Interest Rates Won’t Exceed 3%
UCI suggests that the evolution of the Euribor will start to stabilize once it hits the 3% mark, provided inflation remains controlled. Long-term interest rates might decrease, though not to the levels seen in recent years.
“We’ve seen this trend in the American market, which often leads by six months, and it looks like inflation in the Eurozone, especially in Spain, will start to moderate throughout 2023,” explains José Manuel Fernández, Deputy General Director of UCI. “It doesn’t seem likely that interest rates will continue to rise because that would cool the economy and risk pushing us into recession,” he adds.
End of Fixed-Rate Dominance
The rise in interest rates has affected all terms. Not only has the Euribor, the main reference for variable-rate mortgages, increased, but fixed-rate mortgages have also risen proportionately. This shift has reduced the appeal of fixed-rate products, which had been predominant in recent years.
Price Adjustments in Certain Areas
The contraction in demand will lead to a slight decrease in housing prices in areas with substantial real estate supply. However, areas with strong demand, whether from homebuyers or investors, including international buyers, are unlikely to see price drops.
“In Spain, we experienced a significant price adjustment between 2008 and 2014, and most areas have not yet recovered to the levels seen in 2007. Thus, we don’t anticipate significant price drops in any market. In fact, in the most strained markets, we will continue to see moderate price increases,” says Fernández.
Reduced Demand and Longer Decision-Making
Economic uncertainty is causing many buyers to delay their property purchases, so demand is expected to adjust throughout 2023. The number of potential buyers is decreasing, and those who do purchase are taking longer to decide. As a result, housing transactions, which reached record levels in the recovery months after the pandemic, are expected to adjust and approach the figures of 2019, which ended with 501,085 transactions.
Dominance of the Second-Hand Market
With new construction stock scarce—down 0.9% year-on-year in September—the gap between second-hand sales and new builds is widening. According to UCI’s forecasts, this gap will become more pronounced throughout 2023. “The volume of new construction will remain moderate because high construction costs—due to rising material, energy, and labor costs—make new homes unaffordable for most buyers,” notes Fernández.
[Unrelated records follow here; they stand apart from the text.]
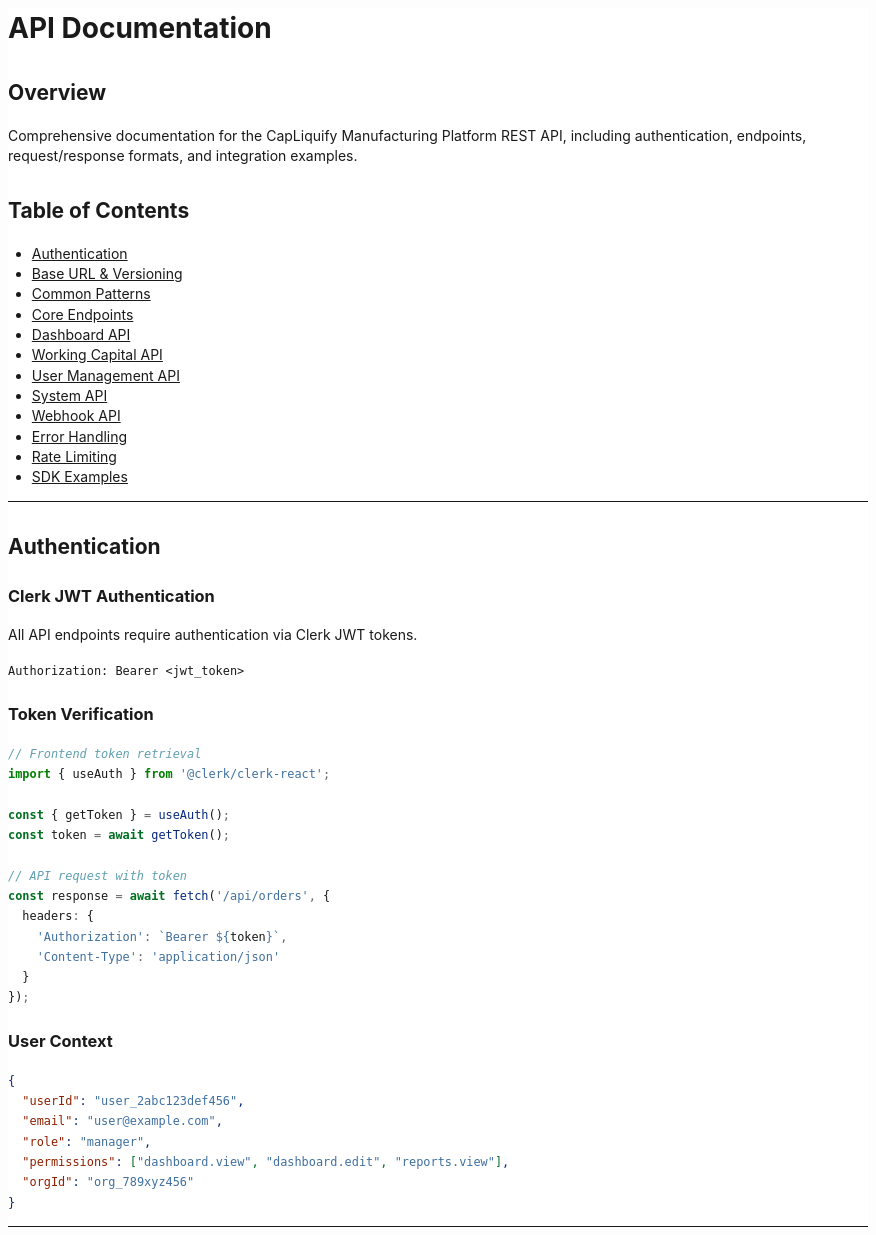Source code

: # API Documentation

## Overview
Comprehensive documentation for the CapLiquify Manufacturing Platform REST API, including authentication, endpoints, request/response formats, and integration examples.

## Table of Contents
- [Authentication](#authentication)
- [Base URL & Versioning](#base-url--versioning)
- [Common Patterns](#common-patterns)
- [Core Endpoints](#core-endpoints)
- [Dashboard API](#dashboard-api)
- [Working Capital API](#working-capital-api)
- [User Management API](#user-management-api)
- [System API](#system-api)
- [Webhook API](#webhook-api)
- [Error Handling](#error-handling)
- [Rate Limiting](#rate-limiting)
- [SDK Examples](#sdk-examples)

---

## Authentication

### Clerk JWT Authentication
All API endpoints require authentication via Clerk JWT tokens.

```http
Authorization: Bearer <jwt_token>
```

### Token Verification
```typescript
// Frontend token retrieval
import { useAuth } from '@clerk/clerk-react';

const { getToken } = useAuth();
const token = await getToken();

// API request with token
const response = await fetch('/api/orders', {
  headers: {
    'Authorization': `Bearer ${token}`,
    'Content-Type': 'application/json'
  }
});
```

### User Context
```json
{
  "userId": "user_2abc123def456",
  "email": "user@example.com",
  "role": "manager",
  "permissions": ["dashboard.view", "dashboard.edit", "reports.view"],
  "orgId": "org_789xyz456"
}
```

---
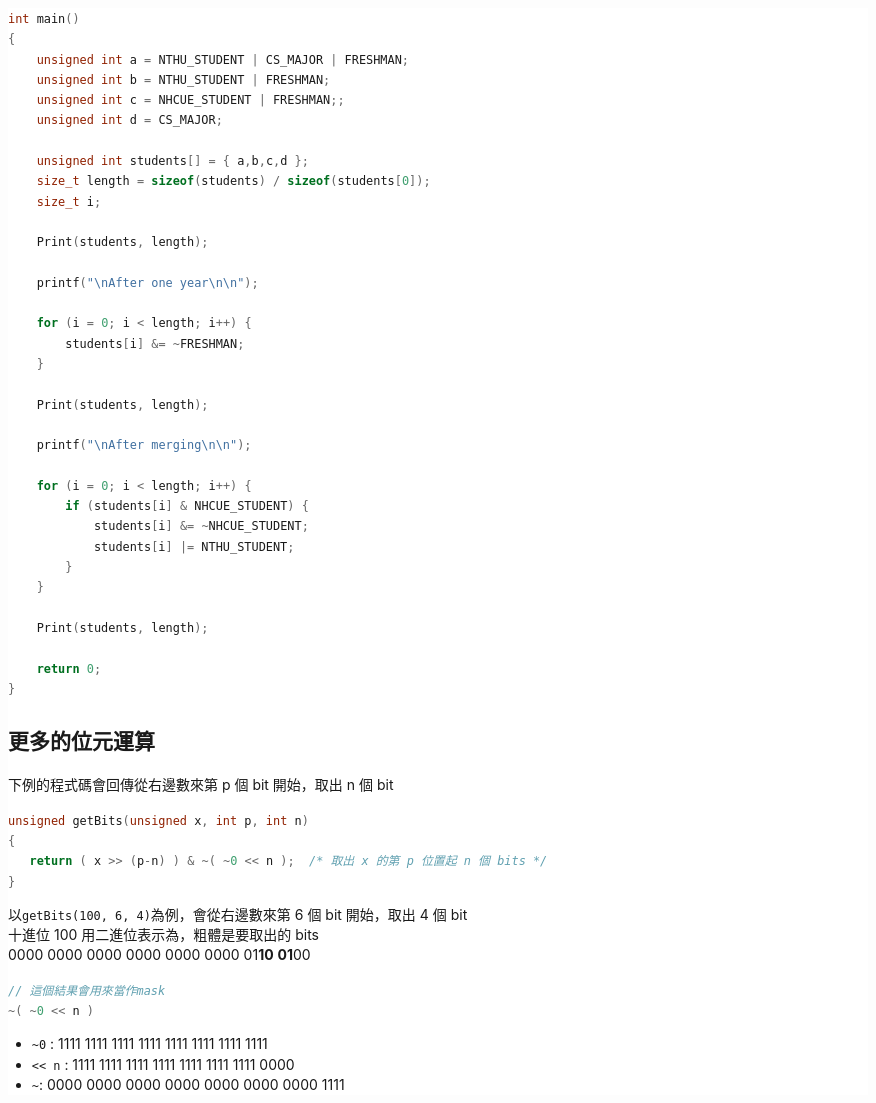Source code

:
 ```C
int main()
{
	unsigned int a = NTHU_STUDENT | CS_MAJOR | FRESHMAN;
	unsigned int b = NTHU_STUDENT | FRESHMAN;
	unsigned int c = NHCUE_STUDENT | FRESHMAN;;
	unsigned int d = CS_MAJOR;

	unsigned int students[] = { a,b,c,d };
	size_t length = sizeof(students) / sizeof(students[0]);
	size_t i;
	
	Print(students, length);

	printf("\nAfter one year\n\n");

	for (i = 0; i < length; i++) {
		students[i] &= ~FRESHMAN;
	}

	Print(students, length);

	printf("\nAfter merging\n\n");
	
	for (i = 0; i < length; i++) {
		if (students[i] & NHCUE_STUDENT) {
			students[i] &= ~NHCUE_STUDENT;
			students[i] |= NTHU_STUDENT;
		}
	}

	Print(students, length);

	return 0;
}
```

## 更多的位元運算

下例的程式碼會回傳從右邊數來第 p 個 bit 開始，取出 n 個 bit  
```C
unsigned getBits(unsigned x, int p, int n)
{
   return ( x >> (p-n) ) & ~( ~0 << n );  /* 取出 x 的第 p 位置起 n 個 bits */
}
```

以`getBits(100, 6, 4)`為例，會從右邊數來第 6 個 bit 開始，取出 4 個 bit  
十進位 100 用二進位表示為，粗體是要取出的 bits  
0000 0000 0000 0000 0000 0000 01**10** **01**00  

```C
// 這個結果會用來當作mask
~( ~0 << n )
```
*   `~0` : 1111 1111 1111 1111 1111 1111 1111 1111  
*   `<< n` : 1111 1111 1111 1111 1111 1111 1111 0000  
*   `~`: 0000 0000 0000 0000 0000 0000 0000 1111  
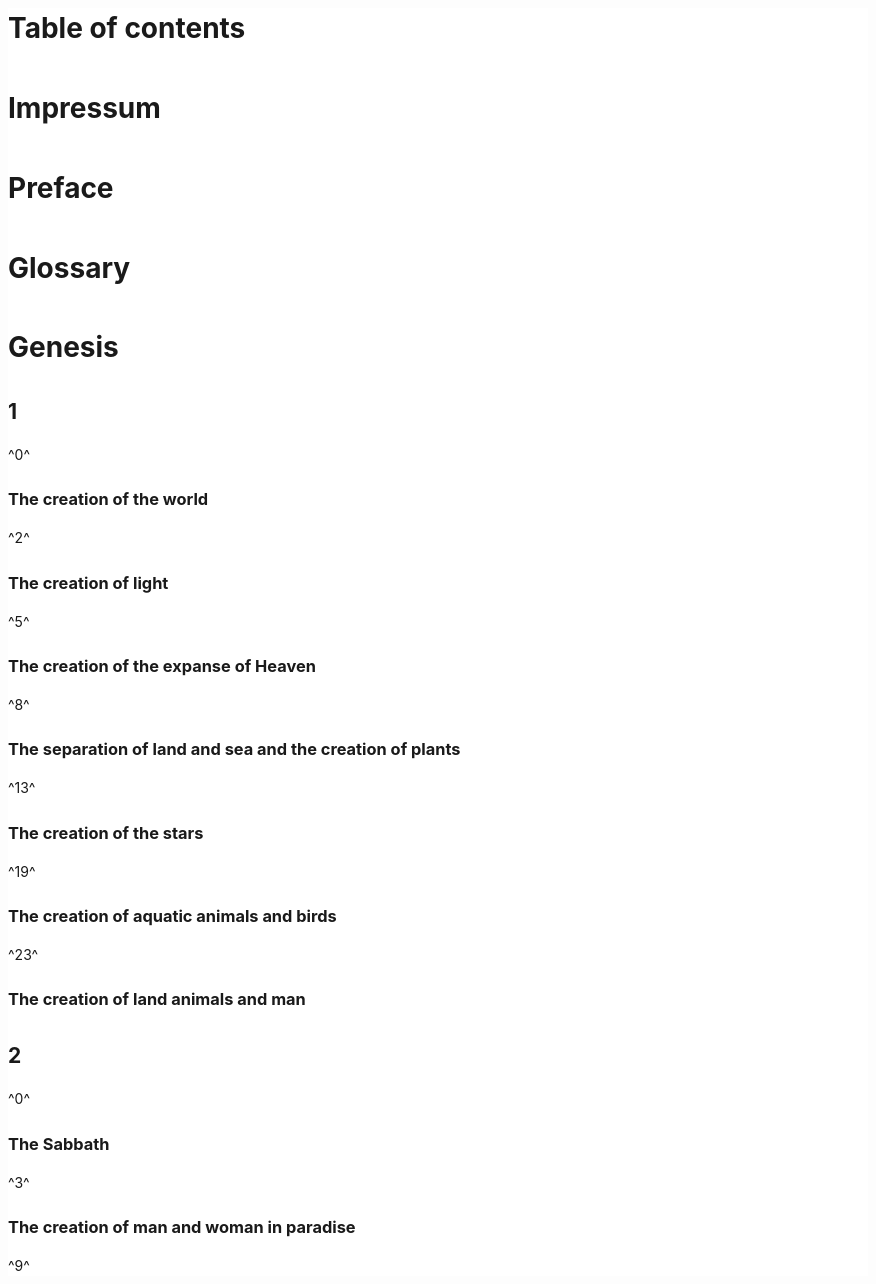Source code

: 
# Table of contents

# Impressum

# Preface

# Glossary

# Genesis

## 1
^0^

### The creation of the world
^2^

### The creation of light
^5^

### The creation of the expanse of Heaven
^8^

### The separation of land and sea and the creation of plants
^13^

### The creation of the stars
^19^

### The creation of aquatic animals and birds
^23^

### The creation of land animals and man

## 2
^0^

### The Sabbath
^3^

### The creation of man and woman in paradise
^9^
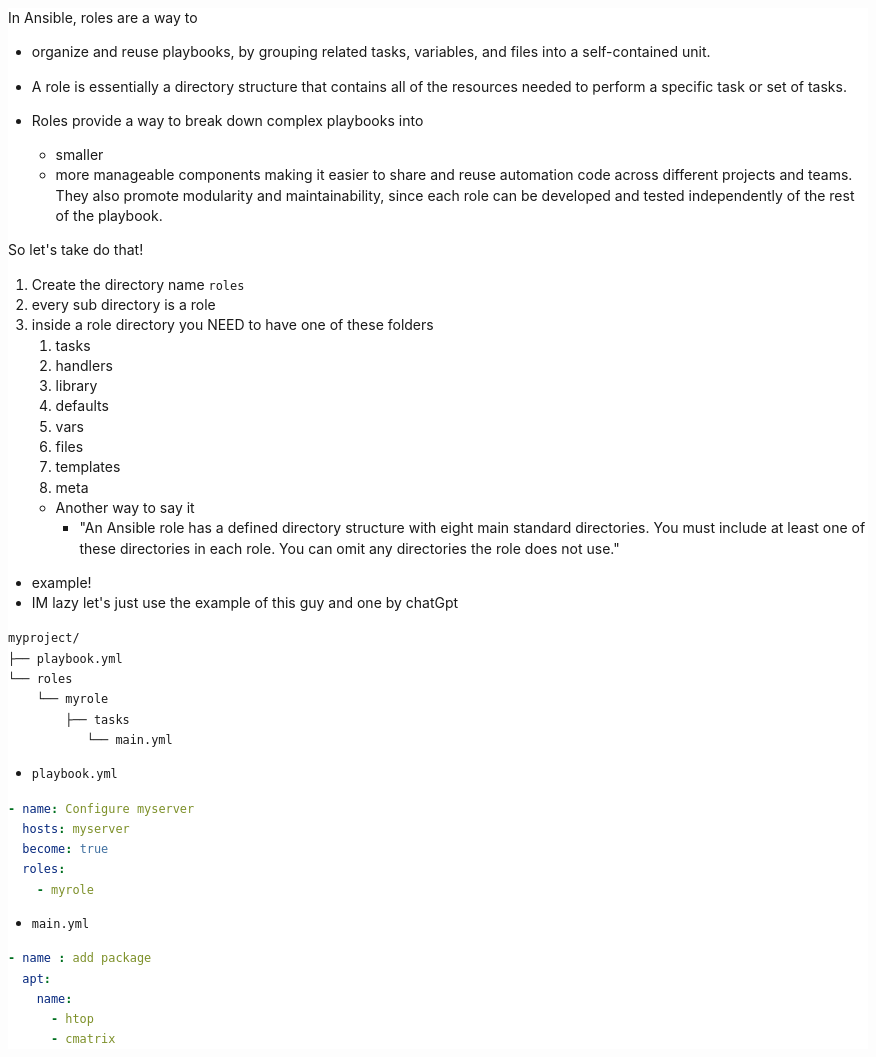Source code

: In Ansible, roles are a way to 
- organize and reuse playbooks, by grouping related tasks, variables, and files into a self-contained unit. 
- A role is essentially a directory structure that contains all of the resources needed to perform a specific task or set of tasks.

- Roles provide a way to break down complex playbooks into 
	- smaller
	- more manageable components
	making it easier to share and reuse automation code across different projects and teams. They also promote modularity and maintainability, since each role can be developed and tested independently of the rest of the playbook.

So let's take do that!

1. Create the directory name `roles`
2. every sub directory is a role
3. inside a role directory you NEED to have one of these folders
	1. tasks
	2. handlers
	3. library
	4. defaults
	5. vars
	6. files
	7. templates
	8. meta
	 - Another way to say it 
		 - "An Ansible role has a defined directory structure with eight main standard directories. You must include at least one of these directories in each role. You can omit any directories the role does not use."

- example!
- IM lazy let's just use the example of this guy and one by chatGpt 

```
myproject/
├── playbook.yml
└── roles
    └── myrole
        ├── tasks
           └── main.yml
```

- `playbook.yml`
```yaml
- name: Configure myserver   
  hosts: myserver   
  become: true    
  roles: 
    - myrole
```

- `main.yml`
```yaml
- name : add package
  apt:
    name:
      - htop
      - cmatrix
```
Renovation of Housing as a Growth Driver
Spain’s housing stock is among the oldest in Europe, with an average age of 40 to 50 years. Consequently, housing renovation will become one of the most dynamic markets, both in terms of transaction volume and job creation, largely due to the incentives from the Next Generation EU Funds. “However, raising awareness about the benefits of renovation and improving energy efficiency in the housing stock remains an ongoing challenge,” say UCI representatives.
Rising Rental Prices
The scarcity of rental properties will continue to drive up prices in 2023. This issue might be addressed through fiscal incentives that encourage the release of new rental properties and more affordable rents.
Difficulty for Young People to Access Home Ownership
Economic conditions have particularly impacted young people, who have seen their ability to purchase property significantly reduced over the years. An El Banco de España report warns that in 2011, 70% of people under 35 owned property, but that number has now dropped to 30%. “Achieving greater job stability among those under 35 and administrative support, similar to what is needed for rentals, will be crucial to reversing this trend,” says Fernández.
Despite these forecasts, José Manuel Fernández notes that “the Spanish real estate market is very robust and has significant momentum, so it is unlikely to change significantly in 2023 as long as employment levels remain stable and Spain continues to grow faster than the Eurozone.”
Additionally, UCI believes there are reasons to be optimistic about the short-to-medium-term future. “If external problems such as the war or inflation were to be resolved throughout the year, the real estate market would likely return to the strong pace seen in the post-pandemic recovery, where record highs were achieved in both sales transactions and mortgage formations.”